There are six numbered dials on the face of that adding and subtracting mechanism. Those dials are connected to six axles in a box behind them. The chief technical problem in building a mechanical calculator is the design of a device for carrying or borrowing tens, and Schickard apparently solved the problem by equipping each of the axles with a single-toothed gear. (These are the mutilated gears mentioned in his letter.) Each single-toothed gear was linked to an intermediate gear, which in turn meshed with a gear on the adjacent axle. When, for example, you turned the first numbered dial past zero, the single-toothed gear nudged the intermediate one, which moved the adjacent axle a notch. As a result, a ten was added to that axle’s numbered dial. (Much the same way automobile odometers work.) Subtraction was accomplished by turning the dials in the opposite direction, and all the results showed up in little windows above the dials.
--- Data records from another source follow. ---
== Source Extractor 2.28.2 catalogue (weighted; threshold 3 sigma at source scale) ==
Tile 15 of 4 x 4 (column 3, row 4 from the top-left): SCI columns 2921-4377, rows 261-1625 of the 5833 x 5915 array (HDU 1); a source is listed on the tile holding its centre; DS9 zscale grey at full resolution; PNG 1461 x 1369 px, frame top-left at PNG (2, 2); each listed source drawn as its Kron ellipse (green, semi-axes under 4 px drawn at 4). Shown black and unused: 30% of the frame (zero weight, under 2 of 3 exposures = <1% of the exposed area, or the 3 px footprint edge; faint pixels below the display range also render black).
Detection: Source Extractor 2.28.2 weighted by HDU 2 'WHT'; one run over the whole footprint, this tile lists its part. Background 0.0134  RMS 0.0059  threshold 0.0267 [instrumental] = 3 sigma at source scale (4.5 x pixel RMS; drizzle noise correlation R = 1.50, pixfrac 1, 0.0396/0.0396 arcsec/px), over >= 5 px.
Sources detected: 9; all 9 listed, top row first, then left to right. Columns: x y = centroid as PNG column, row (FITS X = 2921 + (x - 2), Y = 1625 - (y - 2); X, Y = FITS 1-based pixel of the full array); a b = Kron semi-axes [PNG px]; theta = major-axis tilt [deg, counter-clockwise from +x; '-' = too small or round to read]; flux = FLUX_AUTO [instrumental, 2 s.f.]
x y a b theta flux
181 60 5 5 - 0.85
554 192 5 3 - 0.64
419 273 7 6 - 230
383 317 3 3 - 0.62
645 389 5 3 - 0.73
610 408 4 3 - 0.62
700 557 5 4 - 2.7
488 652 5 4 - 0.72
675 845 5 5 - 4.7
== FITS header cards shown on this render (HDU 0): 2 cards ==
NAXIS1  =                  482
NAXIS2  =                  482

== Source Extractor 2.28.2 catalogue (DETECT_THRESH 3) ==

With typical German thoroughness, Schickard outfitted the base of the machine (directly under the adding and subtracting mechanism) with six independent numbered wheels, which enabled the user to store a number while he or she fiddled with the rods or adding dials. And he installed a bell, or what Professor von Freytag believes may have been a bell, in the machine to notify the user when an addition or subtraction exceeded the calculator’s capacity; the bell was rung whenever the sixth main gear attempted to carry a ten forward or backward. Despite its numerical limitations, the machine (or Professor von Freytag’s reconstruction) worked quite well. Schickard had created the mathematical equivalent of the wheel, but his invention, swallowed up by the Thirty Years’ War, had no effect on the technology of mechanical calculation.